Given request.
Reproduce the Taroko National Park text below verbatim, from "Fortunately, the Taroko" up to and including "wanting to visit.".

Provided text.
Well, one of the areas that has been covered quite well with regard to Taroko National Park on the internet are its hiking trails. So, when planning a trip to the area, its important to do some research beforehand so you can decide which hiking experience will be best for you. Likewise, one of the things that you’ll want to keep in mind is that the environment at Taroko can sometimes be a little unstable due to earthquakes, typhoons and erosion, so if you’re planning a hike, you might be sorely disappointed when you arrive and find out that the trail is closed for repairs.
Fortunately, the Taroko National Park website is an excellent resource that provides frequently updated information (in both Chinese and English) about the trails and should be able to prevent you from the disappointment of finding a ‘Trail Closed’ sign when you arrive at the park.
Link: Taroko National Park Trails (太魯閣國家公園步道列表) - English | 中文
Sadly, one of the areas where the English-language information is lacking is with regard to the parks six official trail ‘difficulty levels’, which are actually very important for anyone wanting to visit.

Record list.

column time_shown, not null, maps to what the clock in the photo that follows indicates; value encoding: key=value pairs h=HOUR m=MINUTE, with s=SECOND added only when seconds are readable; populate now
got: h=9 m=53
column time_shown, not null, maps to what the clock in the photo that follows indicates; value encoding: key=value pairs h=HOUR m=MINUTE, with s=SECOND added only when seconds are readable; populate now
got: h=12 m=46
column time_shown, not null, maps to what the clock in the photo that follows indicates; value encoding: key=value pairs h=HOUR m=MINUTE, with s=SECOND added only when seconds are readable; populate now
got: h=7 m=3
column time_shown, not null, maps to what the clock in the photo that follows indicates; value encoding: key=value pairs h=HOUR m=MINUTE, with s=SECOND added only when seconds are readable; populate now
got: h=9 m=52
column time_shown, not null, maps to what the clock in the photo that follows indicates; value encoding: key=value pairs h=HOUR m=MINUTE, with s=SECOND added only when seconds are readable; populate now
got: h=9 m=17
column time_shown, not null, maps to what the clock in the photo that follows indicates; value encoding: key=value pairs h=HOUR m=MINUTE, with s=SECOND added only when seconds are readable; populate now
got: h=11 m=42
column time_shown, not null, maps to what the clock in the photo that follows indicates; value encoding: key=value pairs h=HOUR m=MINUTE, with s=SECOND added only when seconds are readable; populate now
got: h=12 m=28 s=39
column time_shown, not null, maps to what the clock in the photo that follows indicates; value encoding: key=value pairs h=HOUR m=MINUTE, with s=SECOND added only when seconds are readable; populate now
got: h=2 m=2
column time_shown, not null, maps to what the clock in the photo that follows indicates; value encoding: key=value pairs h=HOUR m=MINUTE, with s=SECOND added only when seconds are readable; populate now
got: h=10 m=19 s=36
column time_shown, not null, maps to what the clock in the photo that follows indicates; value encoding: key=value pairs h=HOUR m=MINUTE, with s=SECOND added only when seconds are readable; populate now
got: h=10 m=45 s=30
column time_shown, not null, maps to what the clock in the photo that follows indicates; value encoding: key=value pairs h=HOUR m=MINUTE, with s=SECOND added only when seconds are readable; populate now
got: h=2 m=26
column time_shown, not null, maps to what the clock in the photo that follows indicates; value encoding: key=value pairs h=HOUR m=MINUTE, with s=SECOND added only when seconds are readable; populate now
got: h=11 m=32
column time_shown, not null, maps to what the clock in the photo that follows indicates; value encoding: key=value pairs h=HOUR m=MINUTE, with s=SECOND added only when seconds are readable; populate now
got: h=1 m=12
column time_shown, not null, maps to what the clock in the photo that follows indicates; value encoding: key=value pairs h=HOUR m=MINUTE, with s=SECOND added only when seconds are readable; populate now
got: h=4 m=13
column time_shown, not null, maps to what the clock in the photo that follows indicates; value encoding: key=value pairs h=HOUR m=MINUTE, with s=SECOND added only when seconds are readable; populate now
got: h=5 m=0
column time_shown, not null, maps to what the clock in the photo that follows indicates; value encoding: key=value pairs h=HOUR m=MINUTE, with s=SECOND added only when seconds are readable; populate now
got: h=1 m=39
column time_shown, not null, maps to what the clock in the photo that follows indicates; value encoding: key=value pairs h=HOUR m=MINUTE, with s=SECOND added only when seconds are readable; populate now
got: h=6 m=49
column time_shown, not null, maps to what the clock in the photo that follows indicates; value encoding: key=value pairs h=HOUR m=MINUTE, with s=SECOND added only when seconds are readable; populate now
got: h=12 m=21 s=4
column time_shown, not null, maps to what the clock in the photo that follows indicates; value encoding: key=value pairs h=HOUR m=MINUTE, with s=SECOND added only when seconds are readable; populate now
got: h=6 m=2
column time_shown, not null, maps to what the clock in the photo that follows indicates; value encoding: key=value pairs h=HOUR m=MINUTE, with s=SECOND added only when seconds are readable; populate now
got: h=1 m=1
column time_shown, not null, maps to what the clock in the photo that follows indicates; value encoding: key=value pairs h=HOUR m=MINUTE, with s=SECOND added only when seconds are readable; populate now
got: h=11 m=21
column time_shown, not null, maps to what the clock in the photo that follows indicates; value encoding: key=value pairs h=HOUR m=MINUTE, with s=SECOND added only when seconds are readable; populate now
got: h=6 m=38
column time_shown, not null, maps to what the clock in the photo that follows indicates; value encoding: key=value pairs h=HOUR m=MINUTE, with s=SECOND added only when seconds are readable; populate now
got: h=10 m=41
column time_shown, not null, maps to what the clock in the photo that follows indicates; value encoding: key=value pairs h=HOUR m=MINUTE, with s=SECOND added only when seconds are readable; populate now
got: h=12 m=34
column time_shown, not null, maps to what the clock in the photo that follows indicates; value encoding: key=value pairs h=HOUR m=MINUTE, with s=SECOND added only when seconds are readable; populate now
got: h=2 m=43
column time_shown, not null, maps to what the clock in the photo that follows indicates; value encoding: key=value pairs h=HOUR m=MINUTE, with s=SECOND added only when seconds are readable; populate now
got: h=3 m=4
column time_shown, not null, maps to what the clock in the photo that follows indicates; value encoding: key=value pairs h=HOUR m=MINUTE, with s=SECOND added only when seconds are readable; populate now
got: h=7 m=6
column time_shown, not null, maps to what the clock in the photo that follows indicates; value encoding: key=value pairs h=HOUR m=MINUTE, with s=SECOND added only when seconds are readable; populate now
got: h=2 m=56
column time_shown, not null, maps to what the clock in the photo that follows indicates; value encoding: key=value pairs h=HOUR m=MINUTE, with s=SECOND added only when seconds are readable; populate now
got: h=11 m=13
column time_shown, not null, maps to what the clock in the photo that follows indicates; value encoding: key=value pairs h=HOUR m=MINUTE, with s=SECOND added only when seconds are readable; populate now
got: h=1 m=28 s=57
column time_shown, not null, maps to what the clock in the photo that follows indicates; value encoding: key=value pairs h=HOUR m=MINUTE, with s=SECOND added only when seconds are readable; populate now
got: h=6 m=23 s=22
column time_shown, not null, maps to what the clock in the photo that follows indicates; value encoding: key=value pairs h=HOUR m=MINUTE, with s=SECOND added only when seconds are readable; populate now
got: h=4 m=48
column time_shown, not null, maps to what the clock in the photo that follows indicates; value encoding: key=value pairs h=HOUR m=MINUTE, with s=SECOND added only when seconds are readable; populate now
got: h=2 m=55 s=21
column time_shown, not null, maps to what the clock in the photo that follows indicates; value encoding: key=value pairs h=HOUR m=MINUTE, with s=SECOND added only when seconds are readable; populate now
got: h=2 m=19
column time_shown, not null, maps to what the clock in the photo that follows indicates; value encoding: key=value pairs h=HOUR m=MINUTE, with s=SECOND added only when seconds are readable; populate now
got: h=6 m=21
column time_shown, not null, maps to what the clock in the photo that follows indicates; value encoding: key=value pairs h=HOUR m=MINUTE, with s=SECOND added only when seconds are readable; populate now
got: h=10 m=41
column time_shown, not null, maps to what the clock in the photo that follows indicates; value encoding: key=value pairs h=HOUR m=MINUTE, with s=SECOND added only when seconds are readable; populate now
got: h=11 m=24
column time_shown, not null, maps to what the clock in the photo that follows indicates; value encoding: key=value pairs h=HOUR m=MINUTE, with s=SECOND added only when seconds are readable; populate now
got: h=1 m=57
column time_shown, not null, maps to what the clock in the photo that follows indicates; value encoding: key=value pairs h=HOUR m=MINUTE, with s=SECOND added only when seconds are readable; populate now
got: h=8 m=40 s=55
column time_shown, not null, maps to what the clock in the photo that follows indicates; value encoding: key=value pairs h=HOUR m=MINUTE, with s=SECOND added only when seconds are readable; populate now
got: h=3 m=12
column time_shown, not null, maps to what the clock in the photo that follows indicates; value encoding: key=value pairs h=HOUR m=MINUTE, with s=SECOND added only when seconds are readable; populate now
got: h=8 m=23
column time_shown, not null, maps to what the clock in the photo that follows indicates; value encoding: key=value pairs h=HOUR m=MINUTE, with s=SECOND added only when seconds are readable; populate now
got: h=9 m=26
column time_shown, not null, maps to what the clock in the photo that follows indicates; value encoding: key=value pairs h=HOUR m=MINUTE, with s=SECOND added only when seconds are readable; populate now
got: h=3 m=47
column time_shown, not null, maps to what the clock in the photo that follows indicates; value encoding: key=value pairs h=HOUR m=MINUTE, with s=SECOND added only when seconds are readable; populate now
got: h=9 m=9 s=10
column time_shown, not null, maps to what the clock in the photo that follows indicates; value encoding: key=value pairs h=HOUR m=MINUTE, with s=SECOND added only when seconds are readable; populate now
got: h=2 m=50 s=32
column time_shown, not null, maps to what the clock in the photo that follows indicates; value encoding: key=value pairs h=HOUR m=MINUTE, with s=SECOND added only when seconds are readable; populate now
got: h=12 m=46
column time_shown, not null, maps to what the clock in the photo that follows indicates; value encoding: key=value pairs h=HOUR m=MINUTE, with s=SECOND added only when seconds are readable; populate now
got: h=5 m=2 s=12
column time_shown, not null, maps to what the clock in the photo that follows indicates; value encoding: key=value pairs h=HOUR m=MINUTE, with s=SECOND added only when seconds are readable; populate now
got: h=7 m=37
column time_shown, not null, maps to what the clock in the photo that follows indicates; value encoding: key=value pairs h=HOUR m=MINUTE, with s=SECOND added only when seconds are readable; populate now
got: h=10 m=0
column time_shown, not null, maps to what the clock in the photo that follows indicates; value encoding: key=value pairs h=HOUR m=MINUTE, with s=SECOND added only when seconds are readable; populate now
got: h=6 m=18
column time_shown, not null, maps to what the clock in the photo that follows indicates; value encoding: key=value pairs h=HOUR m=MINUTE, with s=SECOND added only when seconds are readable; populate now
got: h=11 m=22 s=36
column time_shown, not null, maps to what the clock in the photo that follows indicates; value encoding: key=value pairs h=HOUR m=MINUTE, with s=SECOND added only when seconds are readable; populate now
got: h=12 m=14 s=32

Answer in full.
Fortunately, the Taroko National Park website is an excellent resource that provides frequently updated information (in both Chinese and English) about the trails and should be able to prevent you from the disappointment of finding a ‘Trail Closed’ sign when you arrive at the park.
Link: Taroko National Park Trails (太魯閣國家公園步道列表) - English | 中文
Sadly, one of the areas where the English-language information is lacking is with regard to the parks six official trail ‘difficulty levels’, which are actually very important for anyone wanting to visit.